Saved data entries
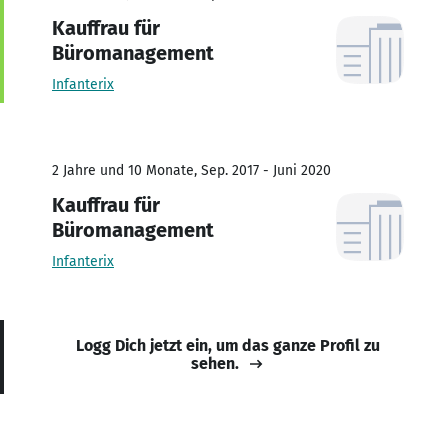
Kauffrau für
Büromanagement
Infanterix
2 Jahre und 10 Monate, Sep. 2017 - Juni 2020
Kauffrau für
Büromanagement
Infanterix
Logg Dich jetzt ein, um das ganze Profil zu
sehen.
==
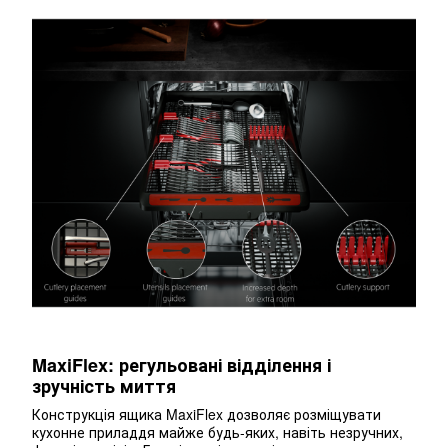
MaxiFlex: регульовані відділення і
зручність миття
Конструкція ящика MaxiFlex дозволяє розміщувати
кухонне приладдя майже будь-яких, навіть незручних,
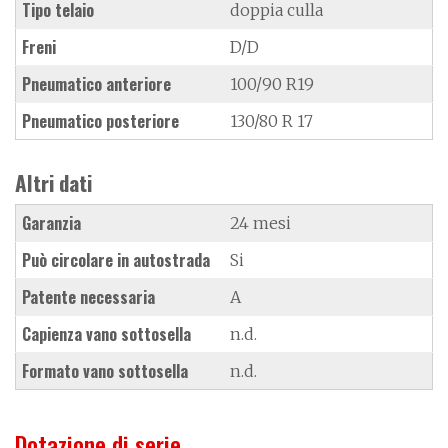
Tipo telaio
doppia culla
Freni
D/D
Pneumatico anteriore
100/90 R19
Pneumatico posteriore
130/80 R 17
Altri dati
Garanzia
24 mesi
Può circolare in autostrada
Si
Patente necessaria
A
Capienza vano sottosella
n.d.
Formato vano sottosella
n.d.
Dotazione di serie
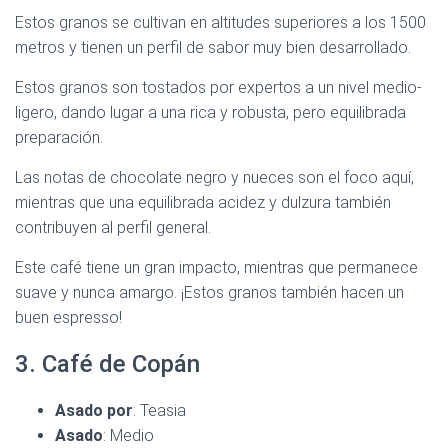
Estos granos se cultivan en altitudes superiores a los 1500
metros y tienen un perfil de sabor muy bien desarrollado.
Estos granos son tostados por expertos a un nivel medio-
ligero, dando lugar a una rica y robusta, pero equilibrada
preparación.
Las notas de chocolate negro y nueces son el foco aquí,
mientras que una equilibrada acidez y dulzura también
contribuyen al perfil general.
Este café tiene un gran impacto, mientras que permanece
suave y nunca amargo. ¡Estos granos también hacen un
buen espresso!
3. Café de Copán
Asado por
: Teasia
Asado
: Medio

EXERCISE: All that should be written out is the stretch of lines above between the one holding "Estos granos se" and the one holding "preparación.", inclusive, exactly as given.

OUTPUT OF THE TASK:
Estos granos se cultivan en altitudes superiores a los 1500
metros y tienen un perfil de sabor muy bien desarrollado.
Estos granos son tostados por expertos a un nivel medio-
ligero, dando lugar a una rica y robusta, pero equilibrada
preparación.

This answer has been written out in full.